This talk was fantastic. As someone who speaks often I find myself watching others speak to learn how to be a better speaker, but there is very little on how to be a better teacher, so I was very eager for this talk.
Heather was a fantastic speaker, learning to teach by learning to learn is great — and seeing them slides reflect the values she was teaching (visual vs reading vs audio etc) was a subtle but amazing thing to see.
I came away with a better understanding of how I learn, as well as an appreciation of how others can differ from that.
Focusing the second part of the talk on speaking made this immediately more applicable to what I was trying to achieve, I definitely came away from this talk with stuff I could do to improve the way I teach, from the way I speak, and present my information, to what goes on my slides.
Great job Heather, I recommend this talk to anybody who finds themselves teaching OR learning, be that as a speaker, a mentor, an apprentice, or otherwise.
Adam is a knowledgeable, down-to-earth speaker. I appreciated the step-by-step portions of this talk as well as his recommended use of am autoloader. Every recommendation was practical and immediately usable, even in modern code.
Knowing very little of queues, I was expecting a more generic talk based on the topic title. However, I was disappointed to learn we were being taught from the POV of MS Azure. Yet, Sandy taught his experience with Azure as if it were from a different queueing platform. Had I realized sooner that Azure was the example, yet generic queueing was the topic, I would have gotten more out of this topic sooner. Once I realized, though... well done!
Learned of more caching strategies than I can shake a memcached at. Since we're currently dealing with this at work, I was able to take away some strategies that I can attempt on-the-job. The pace was perfect and Ben's delivery is friendly, approachable, and makes me think, "Me too!"
This is a talk whose notes I took and slides were shared I shall review again. Already, I was able to take concepts learned in this talk and apply them knowingly to work. Thank you, Jeff!
This is a talk I have been looking forward to ever since I first heard of it months ago. R. Willroth does not disappoint. By far, this is my favorite talk of the conference.
Yitzchok provides an intellectual conversation on how we, as developers, can improve ourselves and our community in small, yet profound ways.
I took copious, yet not enough, notes on the various things said in this talk. Among the most pertinent topics were those on community, since community is what keeps me in PHP.

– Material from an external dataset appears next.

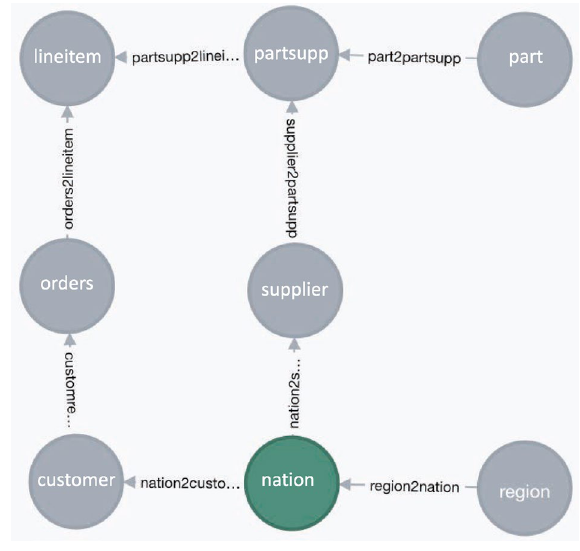
Fig. 1 The database schema for TPC-H benchmark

I look forward to seeing this talk again!
There once was a dev from Seattle
Whose array was so long he would prattle.
He said with a grin,
As he iterated again,
"Is my array traversable? I must tattle!"
Normally, iterators are a yawn and a half. Jeremy does a great job of reminding one that iterators are simple yet powerful tools to keeping our code's performance healthy. That he can come up with a lengthy poem that is entertaining and clean is a bonus to attending his talk. Well done!
I come from a K-12 education background. For 15 years before leaving that industry, I toiled in the IT trenches of an under-funded school district while trying to provide our students with the best technology that we could both provide and afford. The problems that Maurya described and provided a solution to are more universal than what is found in the boroughs of New York. Great job on describing the issues lower-income students face. Yes, failure is not as simple a fix as a respawn and try again!
I look forward to seeing a local branch of ScriptEd in my school district! Keep up the great work, Maurya!
To those who wonder what they can do locally to help kids who want to learn programming and kids who need to learn how to successfully fail, I recommend taking a look at CoderDojo (https://coderdojo.com/) and volunteering at a local CoderDojo or starting your own. Perhaps after working within CoderDojo, we can figure out how to bring the joys of programming to our underprivileged students in our local schools, too.